Last week, faculty and students from the Department of Historical Studies participated in the Medieval Central Europe Research Network's biannual conference in Munich. Over a very busy three days at the Ludwig Maximilian University of Munich, Cristian Gașpar presented on Romanian Noble Elites in Banat, Volachia, and the ius Volachie: the Emergence of a Regional Identity; Michal Machalski on Suspect Subjects: Language of Loyalty and the Unification of Kingdom of Poland; Daniel Ziemann on Representation and Perception of Female Rulership in the Second Bulgarian Empire; Balázs Nagy on Forms of Inclusion and Exclusion in 13th-Century Hungary: Twists and Turns of the Cuman Immigration in the Period of the Mongol Invasions; Katalin Szende on Small-Town Multilingualism: Inclusion or Particularity?; Béla Zsolt Szakács on Church Building Activity around 1500 in the Hungarian Kingdom; and Hanna Feuer on Self-Control as an Attribute of Dominance: a Comparative Analysis of Robert Curthose and Frederick Barbarossa through the Lens of Hegemonic Masculinity.

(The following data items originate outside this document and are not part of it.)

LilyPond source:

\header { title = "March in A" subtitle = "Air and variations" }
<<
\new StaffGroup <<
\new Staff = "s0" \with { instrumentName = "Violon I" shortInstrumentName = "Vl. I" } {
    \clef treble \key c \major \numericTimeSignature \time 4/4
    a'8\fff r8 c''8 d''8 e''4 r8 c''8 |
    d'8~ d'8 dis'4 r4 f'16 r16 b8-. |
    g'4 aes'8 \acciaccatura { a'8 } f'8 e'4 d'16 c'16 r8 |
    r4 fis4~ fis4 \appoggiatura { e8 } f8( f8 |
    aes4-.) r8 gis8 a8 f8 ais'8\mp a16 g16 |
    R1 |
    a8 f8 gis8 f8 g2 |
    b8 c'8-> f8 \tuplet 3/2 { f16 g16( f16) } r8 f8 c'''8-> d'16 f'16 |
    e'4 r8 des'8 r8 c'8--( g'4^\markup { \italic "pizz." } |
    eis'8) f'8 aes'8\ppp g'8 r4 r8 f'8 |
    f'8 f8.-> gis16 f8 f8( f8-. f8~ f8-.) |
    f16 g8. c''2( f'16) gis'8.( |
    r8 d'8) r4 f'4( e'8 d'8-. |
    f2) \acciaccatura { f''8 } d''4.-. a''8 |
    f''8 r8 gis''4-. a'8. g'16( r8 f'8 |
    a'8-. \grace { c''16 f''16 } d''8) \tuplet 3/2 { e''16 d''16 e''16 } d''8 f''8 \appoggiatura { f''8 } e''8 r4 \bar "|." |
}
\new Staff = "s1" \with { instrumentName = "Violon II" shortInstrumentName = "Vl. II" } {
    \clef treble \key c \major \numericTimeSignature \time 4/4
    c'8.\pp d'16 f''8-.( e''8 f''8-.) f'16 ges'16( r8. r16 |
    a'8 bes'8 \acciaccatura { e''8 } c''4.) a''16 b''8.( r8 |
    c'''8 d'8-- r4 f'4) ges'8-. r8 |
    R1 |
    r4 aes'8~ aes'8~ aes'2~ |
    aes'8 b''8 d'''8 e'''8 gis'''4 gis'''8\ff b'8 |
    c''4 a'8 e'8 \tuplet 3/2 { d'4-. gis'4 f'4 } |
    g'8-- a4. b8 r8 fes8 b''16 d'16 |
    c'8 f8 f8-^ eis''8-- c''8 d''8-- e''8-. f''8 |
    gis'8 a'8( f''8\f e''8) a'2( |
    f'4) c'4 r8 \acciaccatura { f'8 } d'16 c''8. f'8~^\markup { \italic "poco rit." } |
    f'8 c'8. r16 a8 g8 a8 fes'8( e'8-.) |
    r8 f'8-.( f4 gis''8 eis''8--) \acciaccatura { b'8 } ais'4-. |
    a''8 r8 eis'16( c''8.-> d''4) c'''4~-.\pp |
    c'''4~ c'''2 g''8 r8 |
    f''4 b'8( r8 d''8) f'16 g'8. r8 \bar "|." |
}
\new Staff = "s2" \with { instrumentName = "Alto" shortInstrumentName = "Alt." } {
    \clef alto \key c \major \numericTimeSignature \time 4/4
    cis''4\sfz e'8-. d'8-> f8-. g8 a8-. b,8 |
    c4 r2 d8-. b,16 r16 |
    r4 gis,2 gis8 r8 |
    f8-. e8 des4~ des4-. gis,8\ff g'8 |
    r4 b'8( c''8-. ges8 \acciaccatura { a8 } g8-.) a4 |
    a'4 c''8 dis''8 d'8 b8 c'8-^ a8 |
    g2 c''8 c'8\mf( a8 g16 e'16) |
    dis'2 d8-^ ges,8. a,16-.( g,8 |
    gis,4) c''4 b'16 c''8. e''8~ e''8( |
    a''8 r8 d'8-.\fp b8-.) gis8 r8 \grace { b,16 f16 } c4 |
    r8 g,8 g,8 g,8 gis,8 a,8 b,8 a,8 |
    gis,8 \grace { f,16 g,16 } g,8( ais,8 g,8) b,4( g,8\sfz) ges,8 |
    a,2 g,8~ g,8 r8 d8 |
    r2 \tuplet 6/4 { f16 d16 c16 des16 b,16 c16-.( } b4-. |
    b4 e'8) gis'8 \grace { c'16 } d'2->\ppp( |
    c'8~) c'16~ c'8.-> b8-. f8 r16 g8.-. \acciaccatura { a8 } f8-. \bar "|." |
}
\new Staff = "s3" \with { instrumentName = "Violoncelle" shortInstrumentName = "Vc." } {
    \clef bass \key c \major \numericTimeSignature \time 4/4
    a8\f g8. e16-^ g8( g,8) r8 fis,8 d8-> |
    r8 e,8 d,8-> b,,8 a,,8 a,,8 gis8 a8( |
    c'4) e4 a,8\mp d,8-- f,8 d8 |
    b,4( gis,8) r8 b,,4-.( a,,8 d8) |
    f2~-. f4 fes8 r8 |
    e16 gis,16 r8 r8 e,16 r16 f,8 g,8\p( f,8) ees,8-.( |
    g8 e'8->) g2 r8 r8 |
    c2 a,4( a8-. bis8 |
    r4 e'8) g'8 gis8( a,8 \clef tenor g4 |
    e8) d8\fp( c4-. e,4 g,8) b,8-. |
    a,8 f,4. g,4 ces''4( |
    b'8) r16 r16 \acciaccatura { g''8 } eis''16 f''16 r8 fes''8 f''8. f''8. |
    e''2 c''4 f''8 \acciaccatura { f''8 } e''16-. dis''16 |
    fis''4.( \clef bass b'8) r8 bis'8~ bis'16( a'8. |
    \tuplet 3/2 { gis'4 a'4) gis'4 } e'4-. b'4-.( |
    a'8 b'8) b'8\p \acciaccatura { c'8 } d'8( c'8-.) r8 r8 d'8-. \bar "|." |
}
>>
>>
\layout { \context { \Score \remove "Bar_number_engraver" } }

Current visiting doctoral student Mirjam Theodora Wien presented on "Pagans" ‐ "Egyptians" ‐ "Gypsies". Constructions of a group in late medieval Central Europe, and recent graudates also presented and organized panels, including Davide Politi and Kornél András llés in a panel on Narratives and Narrative Techniques of Inclusion and Exclusion, and Olga Kalashnikova on Politicized Medievalisms in Contemporary Russia: the Case of the Times of Troubles (1598-1613). The keynote on the third day from Paweł Kras, one of the first students to graduate from CEU.
Photo: Davide Politi, Emeritus Professor Gabor Klaniczay, Paweł Kras and Michał Machalski.